Location: Stevenage, UK
Cancer type: Breast
Drug type: EC T
Hair type: Long, fine
"With everything unknown, I always think that I will give it a go. Nothing to lose (except my hair!)"
My name is Anna. I was diagnosed on 22nd August 2017 with Grade 3 Her2+ breast cancer. I had found a lump in my left breast that felt the size of a 2p coin. I thought it was a swollen gland as we had such a hot spring/summer and it was one of those weekends. I waited until the Monday morning and then checked again at work to see if I could still feel it. I could, so I rang my GP and arranged an appointment that day. The GP said it might be nothing to worry about but the new guidelines were out which meant that I would see a consultant within 2 weeks. From then, I had a biopsy, mammogram and a scan. I went on holiday and had the results on my return. The consultant was straightforward and no- nonsense which I prefer, he told me I had breast cancer, that it was an aggressive form and quick spreading so I would need to have chemotherapy straight away. It was a shock. I had tried to prepare for the worst, but when you actual hear it for yourself it is scary. I was referred to the oncologist for a treatment plan and then went home to tell the children which was awful.

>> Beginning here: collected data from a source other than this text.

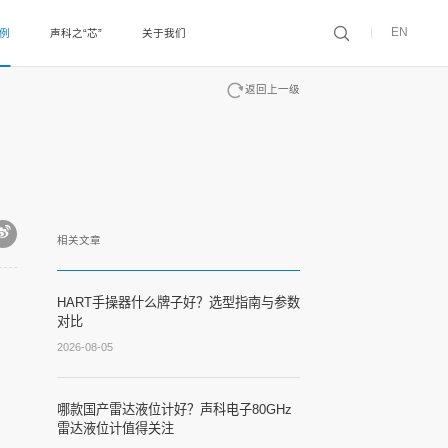
EN
案例
声科之“芯”
关于我们
返回上一级
相关文章
HART手操器什么牌子好？选型指南与参数
对比
2026-08-05
哪款国产雷达液位计好？声科电子80GHz
雷达液位计值得关注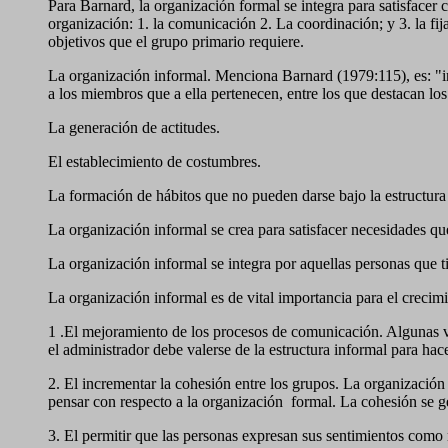
Para Barnard, la organización formal se integra para satisfacer
organización: 1. la comunicación 2. La coordinación; y 3. la fij
objetivos que el grupo primario requiere.
La organización informal. Menciona Barnard (1979:115), es: "in
a los miembros que a ella pertenecen, entre los que destacan los
La generación de actitudes.
El establecimiento de costumbres.
La formación de hábitos que no pueden darse bajo la estructura f
La organización informal se crea para satisfacer necesidades qu
La organización informal se integra por aquellas personas que 
La organización informal es de vital importancia para el crecim
1 .El mejoramiento de los procesos de comunicación. Algunas ve
el administrador debe valerse de la estructura informal para hac
2. El incrementar la cohesión entre los grupos. La organización
pensar con respecto a la organización
formal. La cohesión se g
3. El permitir que las personas expresan sus sentimientos como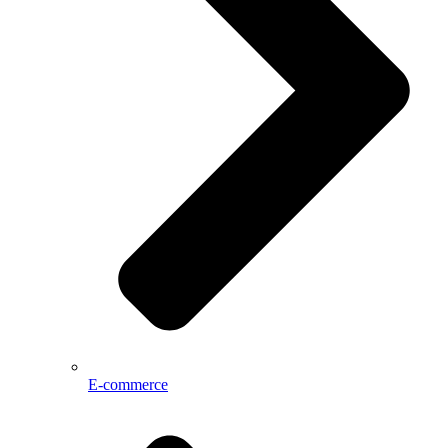
E-commerce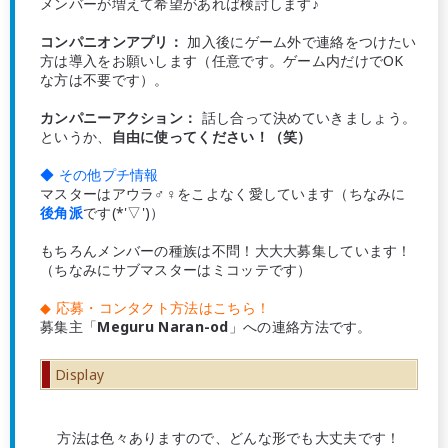
メンバーが増えて希望があれば検討します♪
コンパニオンアプリ：
加入後にゲーム外で連絡をつけたい
方は導入をお願いします（任意です。ゲーム内だけでOK
な方は不要です）。
カンパニーアクション：
話し合って決めていきましょう。
というか、
自由に使ってください！（笑）
◆ その他プチ情報
マスターはアウラ♂♀をこよなく愛しています（ちなみに
後角派
です(*'▽')）
もちろんメンバーの種族は不問！大大大募集しています！
（ちなみにサブマスターはミコッテです）
◆ 応募・コンタクト方法はこちら！
募集主「
Meguru Naran-od
」への連絡方法です。
Display
方法は色々ありますので、どんな形でも大丈夫です！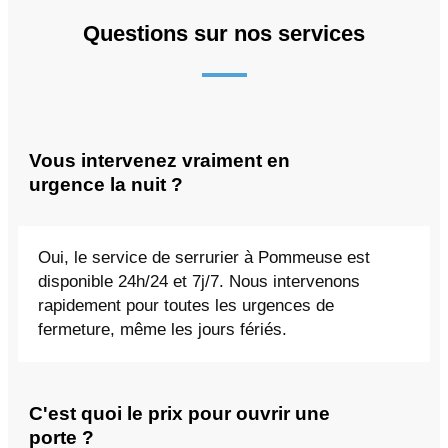
Questions sur nos services
Vous intervenez vraiment en
urgence la nuit ?
Oui, le service de serrurier à Pommeuse est
disponible 24h/24 et 7j/7. Nous intervenons
rapidement pour toutes les urgences de
fermeture, même les jours fériés.
C'est quoi le prix pour ouvrir une
porte ?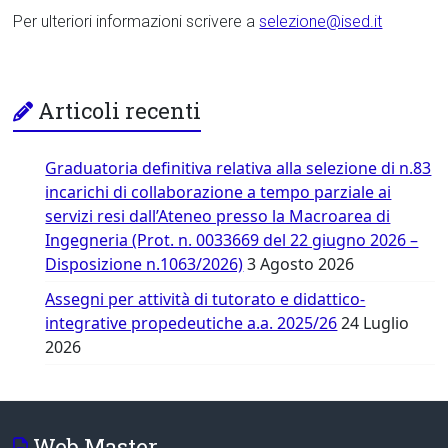
Per ulteriori informazioni scrivere a
selezione@ised.it
Articoli recenti
Graduatoria definitiva relativa alla selezione di n.83
incarichi di collaborazione a tempo parziale ai
servizi resi dall’Ateneo presso la Macroarea di
Ingegneria (Prot. n. 0033669 del 22 giugno 2026 –
Disposizione n.1063/2026)
3 Agosto 2026
Assegni per attività di tutorato e didattico-
integrative propedeutiche a.a. 2025/26
24 Luglio
2026
Web Master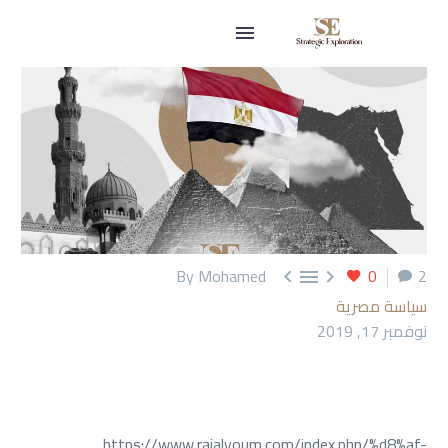
By Mohamed
0
2



سياسة مصرية
نوفمبر 17, 2019
https://www.raialyoum.com/index.php/%d8%af-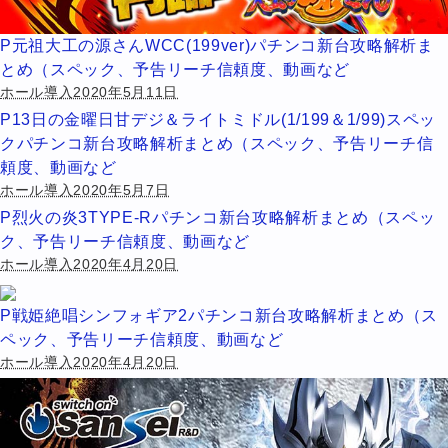
P元祖大工の源さんWCC(199ver)パチンコ新台攻略解析ま
とめ（スペック、予告リーチ信頼度、動画など
ホール導入2020年5月11日
P13日の金曜日甘デジ＆ライトミドル(1/199＆1/99)スペッ
クパチンコ新台攻略解析まとめ（スペック、予告リーチ信
頼度、動画など
ホール導入2020年5月7日
P烈火の炎3TYPE-Rパチンコ新台攻略解析まとめ（スペッ
ク、予告リーチ信頼度、動画など
ホール導入2020年4月20日
P戦姫絶唱シンフォギア2パチンコ新台攻略解析まとめ（ス
ペック、予告リーチ信頼度、動画など
ホール導入2020年4月20日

My treatment began on 15th September at Lister Hospital in Stevenage.
A friend told me about the cold cap, she told me a mutual friend had tried it. I thought it was worth a go. I had prepared myself to lose my hair. I asked about it at my pre-chemo meeting and the nurse said it was a possibility and that it would be organised when I started. So I was happy to try it out.
With everything unknown, I always think that I will give it a go. Nothing to lose (except my hair!) I had the cap on and was told that I’d feel cold, I was looked after. I had a heat blanket, tea and my iPad to keep my busy. The nurses told me that after 10 minutes I would feel ok. Once it switched on the cold was instant, it was like a brain freeze from drinking an iced milkshake. But it didn’t hurt, it was uncomfortable but the ten minutes went quickly and suddenly it was fine. I was the only one in the chemo ward with it on at the time and I thought that other patients might think I was having brain treatment or something! But I quickly realised that other people do use it. One lady was on her 25th session – I was amazed at her.
After the first two weeks, I started to lose hair on the top of my head. I think that there was a bit of an air pocket, luckily, I have loads of hair. I was thinking that I might not carry on with the cold cap if it was falling out but my husband encouraged me to keep going with it. I didn’t lose my hair at the very front and I kept my hair long so I could hide areas that went bald well. When I went for the second session and talked to the nurse she agreed with my husband so I carried on.
Using the heat blanket was great, having a hoody to cover my head afterwards helped too. And really preparing myself for the first ten minutes, so I would download some music and play a couple of songs to keep my mind off of it then I was fine.
I would say I lost 30%, but I think that was mainly due to the cap size, I might have needed a tighter fit on reflection. But because I kept my hair long I could hide it easily. I wore a hat sometimes but mainly because it was cold not because of my hair.
Well, I have been patiently growing the short bits out. I am waiting for them to get long enough to have a new style. I had some chemo curls growing too. I have just been very careful with it, not over brushing or using harsh elastic bands to put it up.
Scalp cooling is amazing, I was so happy that I stuck with it and it meant that I could be as normal as possible. I didn’t have to explain myself to anyone, and that meant I had control of the cancer. Which was powerful for me and meant I could be positive.
I would absolutely recommend scalp cooling. It is worth trying, I would (and still do) try to convince people that are starting chemotherapy to scalp cool. Losing hair is one of the biggest fears of cancer treatment so why wouldn’t you try it?
"It is worth trying, I would (and still do) try to convince people that are starting chemotherapy to scalp cool. Losing hair is one of the biggest fears of cancer treatment so why wouldn’t you try it?"